Aviation

US axes mask requirements for airlines and public transport

Passengers flying within the US or using public transport are no longer required to wear a mask following a federal court ruling in Florida.

The news came less than a week after the Centre for Disease Control and Prevention (CDC) had extended the mask requirement on aeroplanes, trains, buses and other public transport through to 3 May.

Judge Kathryn Kimball Mizelle, who was appointed by former President Donald Trump, voided the mandate on 18 April, leaving the decision to enforce mask requirements up to airlines and public transport companies.

By Monday evening, the nation’s largest airlines and rail systems had dropped mask requirements for both passengers and workers according to the New York Times.

The CDC’s mask mandate had been in place since 3 February 2021.

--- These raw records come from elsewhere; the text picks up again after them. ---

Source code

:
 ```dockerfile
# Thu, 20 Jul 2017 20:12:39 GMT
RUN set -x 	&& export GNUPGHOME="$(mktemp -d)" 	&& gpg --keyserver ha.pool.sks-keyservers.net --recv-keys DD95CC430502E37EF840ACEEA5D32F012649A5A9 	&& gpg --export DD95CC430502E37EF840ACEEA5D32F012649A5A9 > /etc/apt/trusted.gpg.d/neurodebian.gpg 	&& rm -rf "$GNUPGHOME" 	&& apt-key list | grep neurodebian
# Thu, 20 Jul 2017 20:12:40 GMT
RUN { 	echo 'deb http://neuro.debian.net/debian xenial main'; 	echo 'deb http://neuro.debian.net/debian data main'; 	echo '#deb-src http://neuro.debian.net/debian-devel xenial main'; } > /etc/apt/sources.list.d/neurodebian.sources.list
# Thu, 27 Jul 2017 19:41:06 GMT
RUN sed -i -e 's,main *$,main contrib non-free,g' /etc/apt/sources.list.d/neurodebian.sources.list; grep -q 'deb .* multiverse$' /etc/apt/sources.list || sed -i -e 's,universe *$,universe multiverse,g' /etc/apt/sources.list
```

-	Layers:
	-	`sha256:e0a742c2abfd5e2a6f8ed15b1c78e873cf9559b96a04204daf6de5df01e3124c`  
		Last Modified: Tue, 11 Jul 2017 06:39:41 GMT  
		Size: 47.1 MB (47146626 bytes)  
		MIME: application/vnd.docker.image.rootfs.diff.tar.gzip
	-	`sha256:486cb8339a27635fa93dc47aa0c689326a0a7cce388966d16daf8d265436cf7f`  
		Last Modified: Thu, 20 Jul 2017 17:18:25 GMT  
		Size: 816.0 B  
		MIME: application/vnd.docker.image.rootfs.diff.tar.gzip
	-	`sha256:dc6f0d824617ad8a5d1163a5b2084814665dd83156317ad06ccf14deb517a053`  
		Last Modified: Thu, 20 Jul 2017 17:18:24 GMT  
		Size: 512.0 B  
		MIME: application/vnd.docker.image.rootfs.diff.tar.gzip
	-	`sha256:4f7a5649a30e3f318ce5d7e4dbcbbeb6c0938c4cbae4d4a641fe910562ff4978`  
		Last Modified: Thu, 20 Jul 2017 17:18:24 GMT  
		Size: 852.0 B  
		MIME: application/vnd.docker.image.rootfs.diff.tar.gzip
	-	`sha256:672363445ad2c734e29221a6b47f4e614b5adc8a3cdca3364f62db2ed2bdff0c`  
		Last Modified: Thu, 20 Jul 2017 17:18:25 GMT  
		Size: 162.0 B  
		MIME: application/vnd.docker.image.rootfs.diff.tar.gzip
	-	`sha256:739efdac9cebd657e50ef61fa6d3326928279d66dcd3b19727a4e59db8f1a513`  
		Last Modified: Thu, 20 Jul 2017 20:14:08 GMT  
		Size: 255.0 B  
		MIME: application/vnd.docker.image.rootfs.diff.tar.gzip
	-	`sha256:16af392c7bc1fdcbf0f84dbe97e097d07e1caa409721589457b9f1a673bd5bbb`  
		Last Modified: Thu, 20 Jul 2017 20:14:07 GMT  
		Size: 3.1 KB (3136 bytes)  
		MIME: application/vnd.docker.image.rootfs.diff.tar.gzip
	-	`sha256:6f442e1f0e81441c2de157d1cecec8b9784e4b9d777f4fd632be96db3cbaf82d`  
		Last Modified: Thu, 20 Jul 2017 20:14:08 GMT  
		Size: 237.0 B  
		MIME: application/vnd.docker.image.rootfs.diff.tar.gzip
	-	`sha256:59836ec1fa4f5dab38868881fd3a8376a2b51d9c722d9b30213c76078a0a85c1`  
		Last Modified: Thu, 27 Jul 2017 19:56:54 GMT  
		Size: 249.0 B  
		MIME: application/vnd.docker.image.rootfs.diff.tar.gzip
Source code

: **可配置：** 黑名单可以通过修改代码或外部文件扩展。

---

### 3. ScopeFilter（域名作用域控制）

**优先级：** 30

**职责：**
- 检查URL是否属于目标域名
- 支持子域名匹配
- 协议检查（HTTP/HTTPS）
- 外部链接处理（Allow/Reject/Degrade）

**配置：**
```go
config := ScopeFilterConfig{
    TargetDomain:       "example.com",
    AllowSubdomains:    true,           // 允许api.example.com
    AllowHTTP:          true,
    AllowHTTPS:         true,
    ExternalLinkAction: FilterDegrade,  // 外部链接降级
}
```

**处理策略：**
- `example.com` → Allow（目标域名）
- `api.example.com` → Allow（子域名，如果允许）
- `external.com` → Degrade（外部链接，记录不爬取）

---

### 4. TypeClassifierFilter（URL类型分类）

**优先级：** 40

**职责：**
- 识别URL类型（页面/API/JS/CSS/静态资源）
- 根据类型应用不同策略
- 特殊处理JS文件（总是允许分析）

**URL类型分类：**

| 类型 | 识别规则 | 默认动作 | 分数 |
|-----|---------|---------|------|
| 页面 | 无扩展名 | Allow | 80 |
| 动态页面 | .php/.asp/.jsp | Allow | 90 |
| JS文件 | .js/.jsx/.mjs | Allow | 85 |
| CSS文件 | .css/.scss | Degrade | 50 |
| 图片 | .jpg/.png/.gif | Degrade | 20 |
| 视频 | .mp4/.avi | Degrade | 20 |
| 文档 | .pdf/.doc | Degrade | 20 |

According to Mizelle’s ruling, by July 2021 Sarah Pope, Ana Daza and Health Freedom Defense Fund had sued various government officials and the CDC, accusing the mandate of being unlawful and have it set aside for violating the administrative procedure act.

On Monday, the court decided the mask mandate exceeded the CDC’s statutory authority and violated procedures required for agency rulemaking.

There has been a sharp rise in the amount of unruly passenger incidents recorded in the US since the beginning of the global pandemic.

Last year, the Federal Aviation Administration (FAA) clocked 5,338 reports of disruptive passengers, with a majority (3,856) handed out to passengers who refused to comply with the country’s mask mandate.

In 2020, the FAA recorded 693 incidents, almost eight times less than last year. The year before, in 2019, it only recorded 183.